What drives these types of visual search responses?
Our advanced Gemini models make AI mode possible, and its multimodal capabilities benefit from the visual expertise we’ve built into Lens over the years. When you search with an image, Gemini analyzes the image along with your question to decide which tools to use. Let’s say you’re scrolling on your phone and see an outfit on social media that you love. When searching for it, the model knows to use Lens to retrieve image results for the garment’s hat, shoes, and jacket simultaneously. It then weaves these individual results into one easy-to-read answer.
Think of it this way: the AI ​​model acts as the “brain” that can “see” the image, while the visual search backend acts as the “library” containing billions of web results.
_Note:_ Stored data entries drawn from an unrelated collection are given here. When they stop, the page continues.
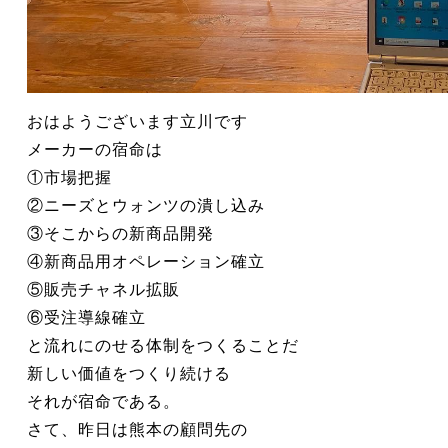
おはようございます立川です
メーカーの宿命は
①市場把握
②ニーズとウォンツの潰し込み
③そこからの新商品開発
④新商品用オペレーション確立
⑤販売チャネル拡販
⑥受注導線確立
と流れにのせる体制をつくることだ
新しい価値をつくり続ける
それが宿命である。
さて、昨日は熊本の顧問先の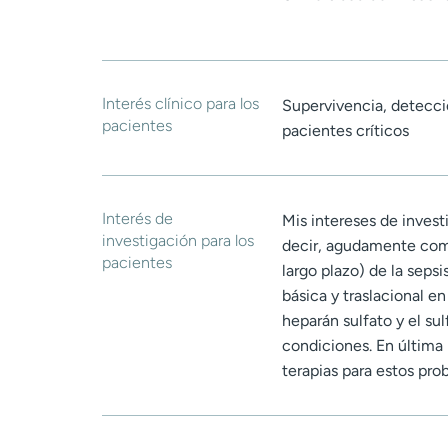
Interés clínico para los
Supervivencia, detecci
pacientes
pacientes críticos
Interés de
Mis intereses de invest
investigación para los
decir, agudamente como
pacientes
largo plazo) de la seps
básica y traslacional e
heparán sulfato y el su
condiciones. En última 
terapias para estos pr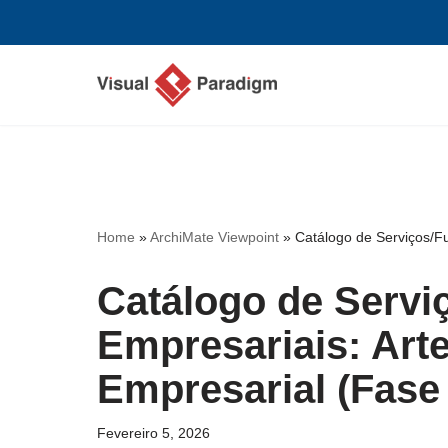
Avançar
para
o
conteúdo
Home
»
ArchiMate Viewpoint
»
Catálogo de Serviços/Fu
Catálogo de Servi
Empresariais: Arte
Empresarial (Fase
Fevereiro 5, 2026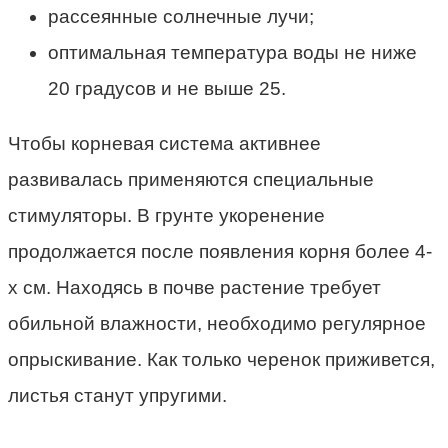
рассеянные солнечные лучи;
оптимальная температура воды не ниже
20 градусов и не выше 25.
Чтобы корневая система активнее
развивалась применяются специальные
стимуляторы. В грунте укоренение
продолжается после появления корня более 4-
х см. Находясь в почве растение требует
обильной влажности, необходимо регулярное
опрыскивание. Как только черенок приживется,
листья станут упругими.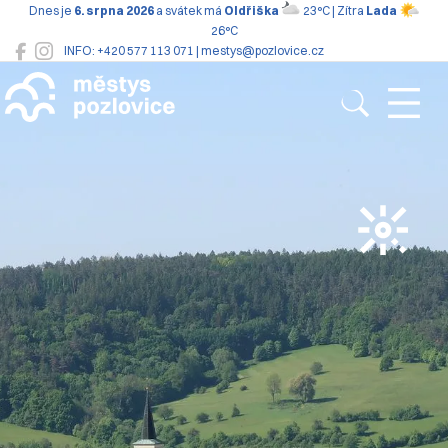
Dnes je
6. srpna 2026
a svátek má
Oldřiška
23°C | Zítra
Lada
26°C
INFO: +420 577 113 071 | mestys@pozlovice.cz
Pozlovice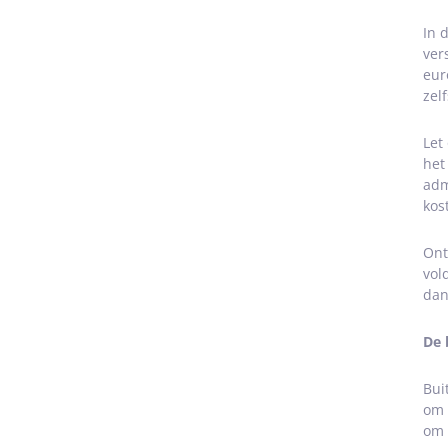
In 
ver
eur
zel
Let
het
adm
kos
Ont
vol
dan
De 
Bui
om 
om 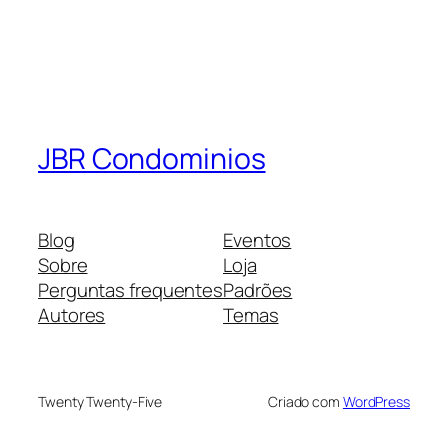
JBR Condominios
Blog
Eventos
Sobre
Loja
Perguntas frequentes
Padrões
Autores
Temas
Twenty Twenty-Five
Criado com
WordPress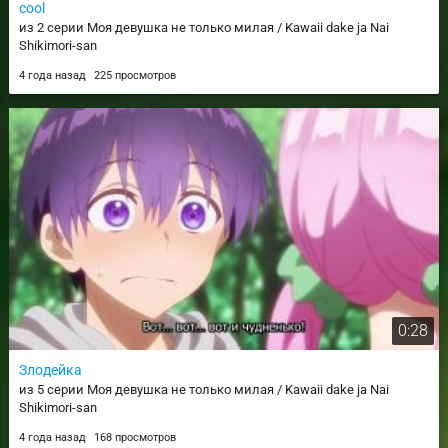
cool
из 2 серии Моя девушка не только милая / Kawaii dake ja Nai
Shikimori-san
4 года назад
225 просмотров
0:28
Злодейка
из 5 серии Моя девушка не только милая / Kawaii dake ja Nai
Shikimori-san
4 года назад
168 просмотров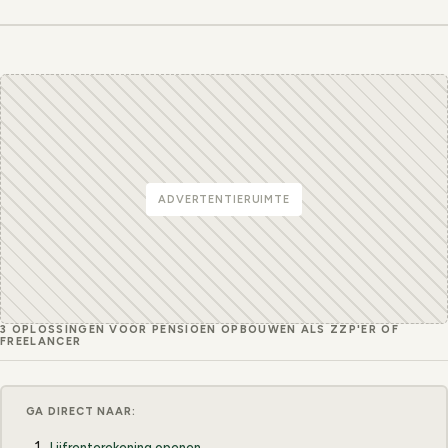
ADVERTENTIERUIMTE
3 OPLOSSINGEN VOOR PENSIOEN OPBOUWEN ALS ZZP'ER OF
FREELANCER
GA DIRECT NAAR:
Lijfrenterekening openen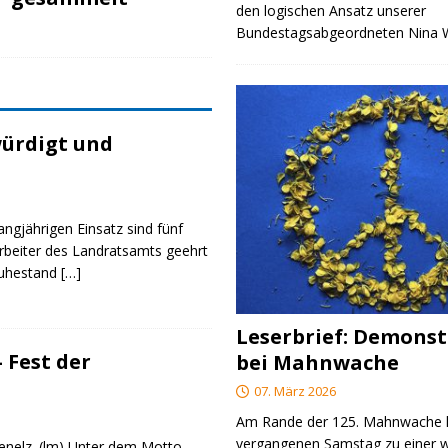
den logischen Ansatz unserer
Bundestagsabgeordneten Nina
ürdigt und
angjährigen Einsatz sind fünf
rbeiter des Landratsamts geehrt
Ruhestand
[…]
Leserbrief: Demonst
 Fest der
bei Mahnwache
07. März 2026
Am Rande der 125. Mahnwache
vergangenen Samstag zu einer w
genelz. (lm) Unter dem Motto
AI performs multi-object reasoning to understand what you’re looking at. It then uses a “fan-out” technique that triggers multiple searches at once, reads through the results, and presents a single, coherent answer with helpful links—all in seconds.
Can you explain the fan-out technique?
AI mode basically does a dozen searches for you in the time it takes to do one. If you upload a photo of a garden you admire, you may have several questions: Will these plants survive in the shade? Are they right for my climate? How much maintenance do they need?
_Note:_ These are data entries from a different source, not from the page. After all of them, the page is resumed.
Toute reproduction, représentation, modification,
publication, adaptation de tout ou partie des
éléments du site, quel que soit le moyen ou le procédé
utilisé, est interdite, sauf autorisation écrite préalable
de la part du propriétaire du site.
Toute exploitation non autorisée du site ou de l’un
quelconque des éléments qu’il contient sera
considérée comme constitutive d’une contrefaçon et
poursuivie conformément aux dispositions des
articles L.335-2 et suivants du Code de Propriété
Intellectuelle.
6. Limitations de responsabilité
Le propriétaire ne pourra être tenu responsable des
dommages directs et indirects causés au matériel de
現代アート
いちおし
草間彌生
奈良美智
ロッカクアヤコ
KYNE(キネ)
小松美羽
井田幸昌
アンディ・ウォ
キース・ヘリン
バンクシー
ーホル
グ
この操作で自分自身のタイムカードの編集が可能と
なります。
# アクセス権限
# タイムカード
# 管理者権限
Before, you would ask them one by one. Now AI mode identifies all the necessary “fan-out” searches. In this way, it pulls together the care requirements for each plant in the image using helpful web results, breaks down the information and even suggests next steps you might want to take. As AI Mode reveals more visual results from a single search, it’s easier than ever to find just what you’re looking for and stumble upon something new that piques your interest.
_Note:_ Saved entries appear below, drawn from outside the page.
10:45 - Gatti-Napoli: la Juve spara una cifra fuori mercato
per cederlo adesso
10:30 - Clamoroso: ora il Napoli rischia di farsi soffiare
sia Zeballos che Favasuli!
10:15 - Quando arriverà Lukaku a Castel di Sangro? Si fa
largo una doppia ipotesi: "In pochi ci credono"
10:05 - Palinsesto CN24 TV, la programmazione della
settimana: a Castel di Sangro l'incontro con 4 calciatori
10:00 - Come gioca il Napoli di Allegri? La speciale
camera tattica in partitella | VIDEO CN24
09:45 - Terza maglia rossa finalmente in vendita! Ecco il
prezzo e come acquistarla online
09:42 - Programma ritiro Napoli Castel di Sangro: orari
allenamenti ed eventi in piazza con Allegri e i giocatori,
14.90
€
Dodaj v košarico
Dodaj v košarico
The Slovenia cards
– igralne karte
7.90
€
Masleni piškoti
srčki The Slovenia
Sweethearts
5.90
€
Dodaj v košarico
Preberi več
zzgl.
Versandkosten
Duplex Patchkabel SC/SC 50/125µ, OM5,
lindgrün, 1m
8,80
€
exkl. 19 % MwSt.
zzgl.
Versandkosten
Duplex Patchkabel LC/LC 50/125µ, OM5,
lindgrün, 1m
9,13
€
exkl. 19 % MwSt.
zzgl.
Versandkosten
Do you have to start with an image to get this kind of help in AI mode?
Not at all! You can start with a simple text search in AI mode, like “visual inspo for work clothes.” When you see a result you like, just say “Show me more options like the other skirt.” The system immediately takes the specific image and begins the fan-out process from there.
It certainly works great for shopping – what else can you use it for?
You can take a photo of a wall in a museum and ask for explanations of each painting. Or take a picture of a bakery window and ask what all the different cakes are. It’s about moving from “What is this one thing?” to “Explain this whole scene to me.”
Sounds like I have some photos to take and a lot more to discover. I’m in the process of trying these tools!